**INSTRUCTIONS TO FOLLOW:** Type out the passage of the checkhercount.com article between "What makes checkhercount.com" and "do the rest.", inclusive, with no changes.
[EXCERPT TO READ Boundary: Start]
Not men. Never men. Just women.
Imagine having enough time, coding skills, and audacity and using it to digitally shame women.
And let’s be honest this isn’t about numbers. It’s about… pic.twitter.com/06IIl8u61o
The site makes no claim to accuracy and offers no methodology. Its output is not a verified figure but an AI-generated estimate based on visual and social data, meaning it is, in effect, a fabrication dressed up as analysis.
The Merriam-Webster dictionary notes that 'body count', in this context, 'is often used with judgement', particularly against women, and that its popularity has grown significantly within 'the manosphere,' a term used to describe a collection of online communities broadly united by anti-feminist ideology.
The Misogyny Behind the Metric
The concept of a woman's 'body count' has long been used as a tool for sexual shaming, and researchers who study online misogyny say checkhercount.com represents its most technologically aggressive form yet.
Callum Hood, head of research at the Centre for Countering Digital Hate (CCDH), has stated that 'misogynist influencers are using 'body counts' as a new way of shaming women who have had multiple sexual partners.' He links the trend directly to the wider influence of manosphere content creators, figures who, according to Hood, 'boosted by social media algorithms,' have introduced these ideas to a younger and broader audience than ever before.

The gendered double standard at the heart of body count discourse is well documented. A peer-reviewed study published in the Personality and Social Psychology Review, titled 'He is a Stud, She is a Slut!', found that women are slut-shamed 30 per cent more than men, and that casual sexual activity is 'more expected and rewarded in men than in women.'
Researchers found that highly sexually active men are viewed more positively than women with a comparable history. That double standard, critics argue, is precisely what a site like checkhercount.com is designed to reinforce.
Louise Firth, of leading UK domestic abuse charity Refuge, has noted that while consensual conversations about sexual history can be healthy, obsessive questioning about a partner's past, with the intent to shame, 'could be a warning sign for coercive control.' Firth has said directly that this kind of trend 'exists purely to shame women.' The site takes that logic further: it removes the woman from the conversation entirely, allowing men to generate a shaming verdict about her without her knowledge or consent.
The Privacy and Legal Dimension
Beyond the social harm, legal experts have raised concerns about whether checkhercount.com may violate data protection law. The site's alleged mechanism, scraping a person's public Instagram content, analysing metadata from tagged photos, and processing it through AI to make inferences about their private life, closely mirrors the business model of Clearview AI, the American facial recognition company.
In 2022, Dutch regulators fined Clearview €7.5 million (approximately $8.2 million) for harvesting biometric data from public websites without consent, a decision that established a key precedent: data being technically 'public' does not make its automated collection and processing lawful under the European Union's General Data Protection Regulation (GDPR).
Under Article 9 of the GDPR, inferences about a person's sexual life or sexual orientation constitute 'special category' data, the most protected class of personal information under European law, and processing it requires explicit consent from the data subject. A tool that algorithmically estimates a woman's sexual history from her social media activity, without her knowledge, would appear to fall squarely within that category.
What makes checkhercount.com distinct from previous iterations of body count discourse is the deployment of AI as an authority, lending a veneer of technological objectivity to what is, in reality, an exercise in targeted harassment.
The site does not ask whether the women being searched have consented to having their social lives analysed. It does not offer any mechanism to contest or remove an estimate. It simply produces a number, and relies on the men who use it to do the rest.
As of publication, checkhercount.com remains online.
[EXCERPT TO READ Boundary: End]
[DATASET ENTRIES Boundary: Start]
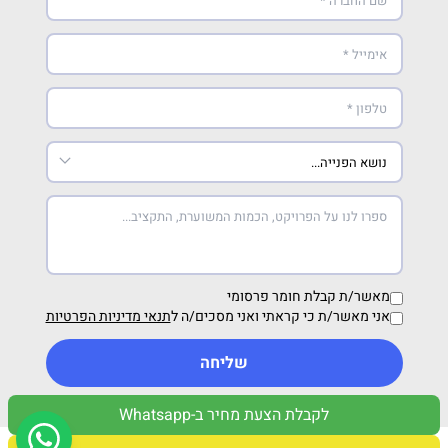
מאשר/ת קבלת חומר פרסומי
אני מאשר/ת כי קראתי ואני מסכים/ה ל
תנאי מדיניות הפרטיות
שליחה
לקבלת הצעת מחיר ב-Whatsapp
מדיניות פרטיות
תנאי שימוש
[DATASET ENTRIES Boundary: End]
**ANSWER AREA:**
What makes checkhercount.com distinct from previous iterations of body count discourse is the deployment of AI as an authority, lending a veneer of technological objectivity to what is, in reality, an exercise in targeted harassment.
The site does not ask whether the women being searched have consented to having their social lives analysed. It does not offer any mechanism to contest or remove an estimate. It simply produces a number, and relies on the men who use it to do the rest.